Exclude the images, then return every line below exactly as written.
### DATASET EXCERPTS ###
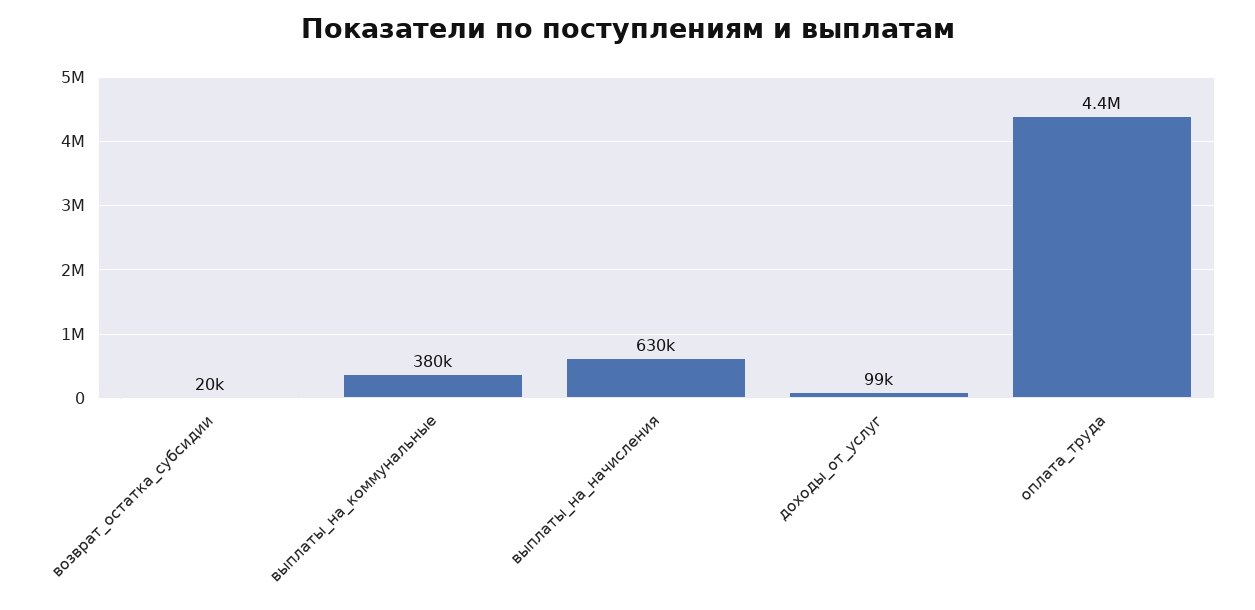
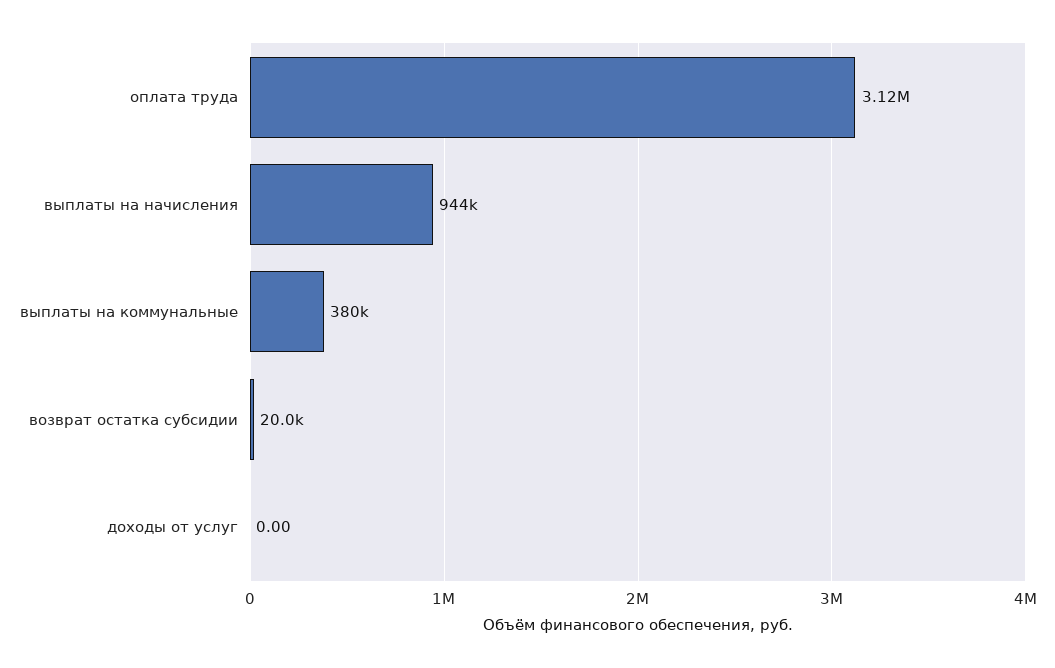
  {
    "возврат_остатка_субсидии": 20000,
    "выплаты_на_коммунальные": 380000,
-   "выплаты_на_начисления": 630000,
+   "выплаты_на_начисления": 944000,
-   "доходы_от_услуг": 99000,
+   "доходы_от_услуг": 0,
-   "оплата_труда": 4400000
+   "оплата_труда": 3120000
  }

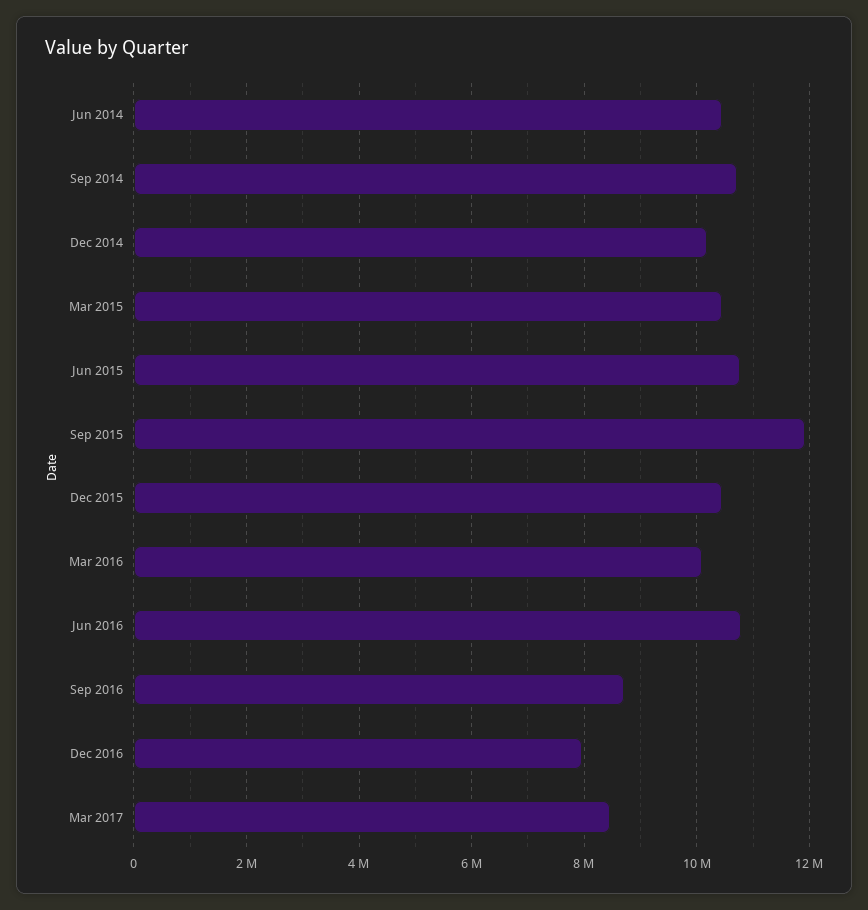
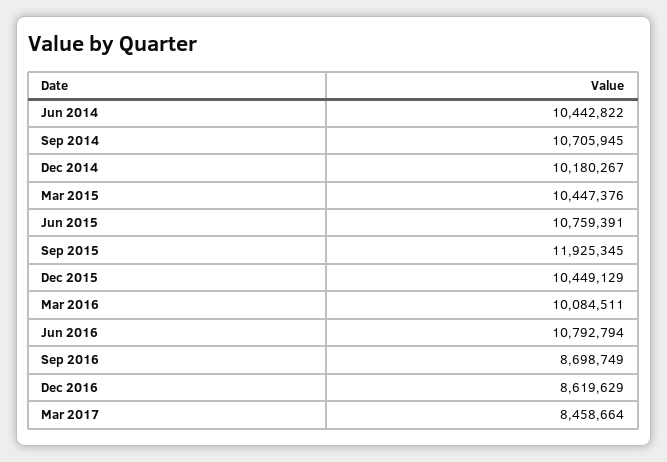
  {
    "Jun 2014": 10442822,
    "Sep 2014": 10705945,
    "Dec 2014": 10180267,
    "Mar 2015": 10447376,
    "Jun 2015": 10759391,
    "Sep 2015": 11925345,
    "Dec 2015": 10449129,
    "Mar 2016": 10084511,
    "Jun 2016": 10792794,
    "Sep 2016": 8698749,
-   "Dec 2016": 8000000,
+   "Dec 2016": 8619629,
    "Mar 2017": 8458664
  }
###
#### [EXERCISE RESULT]
  {
    "возврат_остатка_субсидии": 20000,
    "выплаты_на_коммунальные": 380000,
-   "выплаты_на_начисления": 630000,
+   "выплаты_на_начисления": 944000,
-   "доходы_от_услуг": 99000,
+   "доходы_от_услуг": 0,
-   "оплата_труда": 4400000
+   "оплата_труда": 3120000
  }

  {
    "Jun 2014": 10442822,
    "Sep 2014": 10705945,
    "Dec 2014": 10180267,
    "Mar 2015": 10447376,
    "Jun 2015": 10759391,
    "Sep 2015": 11925345,
    "Dec 2015": 10449129,
    "Mar 2016": 10084511,
    "Jun 2016": 10792794,
    "Sep 2016": 8698749,
-   "Dec 2016": 8000000,
+   "Dec 2016": 8619629,
    "Mar 2017": 8458664
  }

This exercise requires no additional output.